▶ **What you will do**
Extract every line of the listing that contains the word "range". Letter case counts.

▶ **Excerpted data**
______
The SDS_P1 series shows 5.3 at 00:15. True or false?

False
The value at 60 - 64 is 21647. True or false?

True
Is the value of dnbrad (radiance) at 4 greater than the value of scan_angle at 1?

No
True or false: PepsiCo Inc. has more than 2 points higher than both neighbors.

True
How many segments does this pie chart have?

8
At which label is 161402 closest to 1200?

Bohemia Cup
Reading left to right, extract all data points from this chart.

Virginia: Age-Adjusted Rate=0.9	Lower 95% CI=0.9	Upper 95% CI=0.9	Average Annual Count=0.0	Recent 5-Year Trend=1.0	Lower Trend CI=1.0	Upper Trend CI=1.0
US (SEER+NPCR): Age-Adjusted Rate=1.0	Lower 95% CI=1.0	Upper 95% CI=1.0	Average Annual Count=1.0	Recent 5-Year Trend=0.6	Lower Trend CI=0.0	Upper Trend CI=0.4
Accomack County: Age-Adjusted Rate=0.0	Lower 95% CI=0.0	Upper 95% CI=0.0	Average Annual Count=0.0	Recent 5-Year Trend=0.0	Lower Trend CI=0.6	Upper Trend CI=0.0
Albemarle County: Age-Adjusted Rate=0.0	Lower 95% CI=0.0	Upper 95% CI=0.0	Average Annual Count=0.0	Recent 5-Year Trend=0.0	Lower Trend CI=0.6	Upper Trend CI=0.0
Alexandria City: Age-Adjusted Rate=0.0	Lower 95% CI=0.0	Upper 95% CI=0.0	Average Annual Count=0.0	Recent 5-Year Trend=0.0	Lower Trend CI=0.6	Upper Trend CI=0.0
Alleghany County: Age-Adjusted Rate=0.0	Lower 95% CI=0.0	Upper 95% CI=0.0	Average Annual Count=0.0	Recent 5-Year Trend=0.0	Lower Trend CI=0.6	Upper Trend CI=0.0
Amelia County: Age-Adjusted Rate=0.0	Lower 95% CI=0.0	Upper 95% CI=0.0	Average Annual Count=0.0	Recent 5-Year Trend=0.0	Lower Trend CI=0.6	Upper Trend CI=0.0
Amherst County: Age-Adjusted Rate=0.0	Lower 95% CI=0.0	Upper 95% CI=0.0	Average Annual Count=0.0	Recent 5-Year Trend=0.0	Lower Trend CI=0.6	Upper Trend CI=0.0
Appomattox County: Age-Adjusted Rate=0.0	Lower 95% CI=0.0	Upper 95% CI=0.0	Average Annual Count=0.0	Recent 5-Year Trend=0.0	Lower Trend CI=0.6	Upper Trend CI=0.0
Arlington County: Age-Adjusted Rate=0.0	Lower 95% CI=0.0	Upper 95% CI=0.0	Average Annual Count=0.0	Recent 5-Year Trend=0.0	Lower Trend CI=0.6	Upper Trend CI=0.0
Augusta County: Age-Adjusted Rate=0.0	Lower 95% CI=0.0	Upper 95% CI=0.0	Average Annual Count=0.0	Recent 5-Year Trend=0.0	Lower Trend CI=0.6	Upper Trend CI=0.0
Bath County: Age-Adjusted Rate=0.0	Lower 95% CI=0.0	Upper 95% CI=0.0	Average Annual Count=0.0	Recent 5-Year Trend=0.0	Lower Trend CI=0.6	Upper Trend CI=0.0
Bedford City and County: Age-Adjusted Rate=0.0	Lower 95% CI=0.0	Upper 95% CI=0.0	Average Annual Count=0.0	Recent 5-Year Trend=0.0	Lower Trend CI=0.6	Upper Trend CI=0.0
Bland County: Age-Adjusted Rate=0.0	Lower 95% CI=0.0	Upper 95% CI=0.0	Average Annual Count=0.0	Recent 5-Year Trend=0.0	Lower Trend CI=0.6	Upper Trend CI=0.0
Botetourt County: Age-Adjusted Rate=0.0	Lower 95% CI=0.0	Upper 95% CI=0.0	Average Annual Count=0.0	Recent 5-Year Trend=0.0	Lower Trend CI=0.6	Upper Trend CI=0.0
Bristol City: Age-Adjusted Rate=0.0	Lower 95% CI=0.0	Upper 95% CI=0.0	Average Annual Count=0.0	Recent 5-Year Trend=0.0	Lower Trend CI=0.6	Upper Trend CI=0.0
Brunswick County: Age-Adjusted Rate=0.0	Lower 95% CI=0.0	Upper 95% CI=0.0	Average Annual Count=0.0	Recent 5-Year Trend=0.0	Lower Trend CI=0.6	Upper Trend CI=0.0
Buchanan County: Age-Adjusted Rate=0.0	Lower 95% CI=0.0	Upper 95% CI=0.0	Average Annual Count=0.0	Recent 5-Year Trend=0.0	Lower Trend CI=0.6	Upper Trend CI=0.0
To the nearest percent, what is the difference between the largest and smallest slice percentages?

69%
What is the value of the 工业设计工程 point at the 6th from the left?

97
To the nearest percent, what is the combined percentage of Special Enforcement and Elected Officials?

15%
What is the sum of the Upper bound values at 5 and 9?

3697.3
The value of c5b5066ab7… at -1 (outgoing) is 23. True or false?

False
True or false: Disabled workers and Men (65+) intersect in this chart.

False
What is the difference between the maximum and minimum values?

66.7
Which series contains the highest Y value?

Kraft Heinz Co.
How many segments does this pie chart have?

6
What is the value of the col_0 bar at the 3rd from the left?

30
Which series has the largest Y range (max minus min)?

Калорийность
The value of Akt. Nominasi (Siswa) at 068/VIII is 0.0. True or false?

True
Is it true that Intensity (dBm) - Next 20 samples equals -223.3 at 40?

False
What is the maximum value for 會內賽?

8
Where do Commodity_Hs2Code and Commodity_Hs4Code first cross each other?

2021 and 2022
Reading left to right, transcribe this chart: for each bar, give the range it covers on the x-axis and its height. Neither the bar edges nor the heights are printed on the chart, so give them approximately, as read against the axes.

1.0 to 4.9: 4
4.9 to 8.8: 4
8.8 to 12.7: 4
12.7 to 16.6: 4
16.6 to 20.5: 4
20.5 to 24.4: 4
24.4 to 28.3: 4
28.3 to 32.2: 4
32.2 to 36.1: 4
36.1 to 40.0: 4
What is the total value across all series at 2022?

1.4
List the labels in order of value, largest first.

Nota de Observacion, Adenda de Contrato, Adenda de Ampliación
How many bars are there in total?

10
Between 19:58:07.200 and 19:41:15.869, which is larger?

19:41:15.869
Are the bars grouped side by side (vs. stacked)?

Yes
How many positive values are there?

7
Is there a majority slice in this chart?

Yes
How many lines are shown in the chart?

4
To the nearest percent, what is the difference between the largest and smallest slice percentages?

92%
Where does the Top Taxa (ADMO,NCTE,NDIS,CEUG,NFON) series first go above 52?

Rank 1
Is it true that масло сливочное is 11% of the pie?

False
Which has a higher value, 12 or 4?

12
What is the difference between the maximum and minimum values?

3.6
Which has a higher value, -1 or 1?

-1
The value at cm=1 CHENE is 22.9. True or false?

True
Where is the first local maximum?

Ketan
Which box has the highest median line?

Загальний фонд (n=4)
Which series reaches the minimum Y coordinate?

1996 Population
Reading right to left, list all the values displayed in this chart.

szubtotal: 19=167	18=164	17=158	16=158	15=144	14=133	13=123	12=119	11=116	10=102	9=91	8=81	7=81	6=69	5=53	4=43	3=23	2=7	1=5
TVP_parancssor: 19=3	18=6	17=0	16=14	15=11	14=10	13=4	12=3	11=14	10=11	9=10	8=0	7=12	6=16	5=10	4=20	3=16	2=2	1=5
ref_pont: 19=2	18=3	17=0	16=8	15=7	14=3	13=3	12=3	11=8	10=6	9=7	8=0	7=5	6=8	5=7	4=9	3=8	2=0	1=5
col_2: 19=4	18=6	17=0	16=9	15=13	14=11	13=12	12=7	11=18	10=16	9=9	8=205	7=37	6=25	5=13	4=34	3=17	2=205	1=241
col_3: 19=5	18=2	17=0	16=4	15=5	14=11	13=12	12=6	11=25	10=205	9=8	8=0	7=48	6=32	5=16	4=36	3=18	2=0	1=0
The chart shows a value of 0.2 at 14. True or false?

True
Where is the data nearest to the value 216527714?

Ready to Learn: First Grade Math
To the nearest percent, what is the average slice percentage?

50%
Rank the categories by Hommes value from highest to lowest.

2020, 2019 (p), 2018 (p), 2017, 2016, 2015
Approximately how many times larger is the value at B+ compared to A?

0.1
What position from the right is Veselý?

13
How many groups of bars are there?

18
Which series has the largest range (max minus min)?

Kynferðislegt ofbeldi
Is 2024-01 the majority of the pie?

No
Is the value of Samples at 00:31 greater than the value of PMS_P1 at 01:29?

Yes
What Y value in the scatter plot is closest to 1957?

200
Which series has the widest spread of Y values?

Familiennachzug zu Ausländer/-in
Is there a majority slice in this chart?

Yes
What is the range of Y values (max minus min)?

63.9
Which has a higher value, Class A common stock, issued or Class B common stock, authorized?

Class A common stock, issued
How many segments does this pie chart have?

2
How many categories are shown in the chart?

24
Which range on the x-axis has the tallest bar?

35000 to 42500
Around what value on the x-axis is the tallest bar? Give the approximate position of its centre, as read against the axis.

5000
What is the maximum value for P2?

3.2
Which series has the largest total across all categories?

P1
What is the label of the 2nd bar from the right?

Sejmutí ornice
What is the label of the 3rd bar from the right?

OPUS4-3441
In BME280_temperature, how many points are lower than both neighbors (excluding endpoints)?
______
▶ **Response area**
Which series has the largest Y range (max minus min)?
Reading left to right, transcribe this chart: for each bar, give the range it covers on the x-axis and its height. Neither the bar edges nor the heights are printed on the chart, so give them approximately, as read against the axes.
Which series has the largest range (max minus min)?
What is the range of Y values (max minus min)?
Which range on the x-axis has the tallest bar?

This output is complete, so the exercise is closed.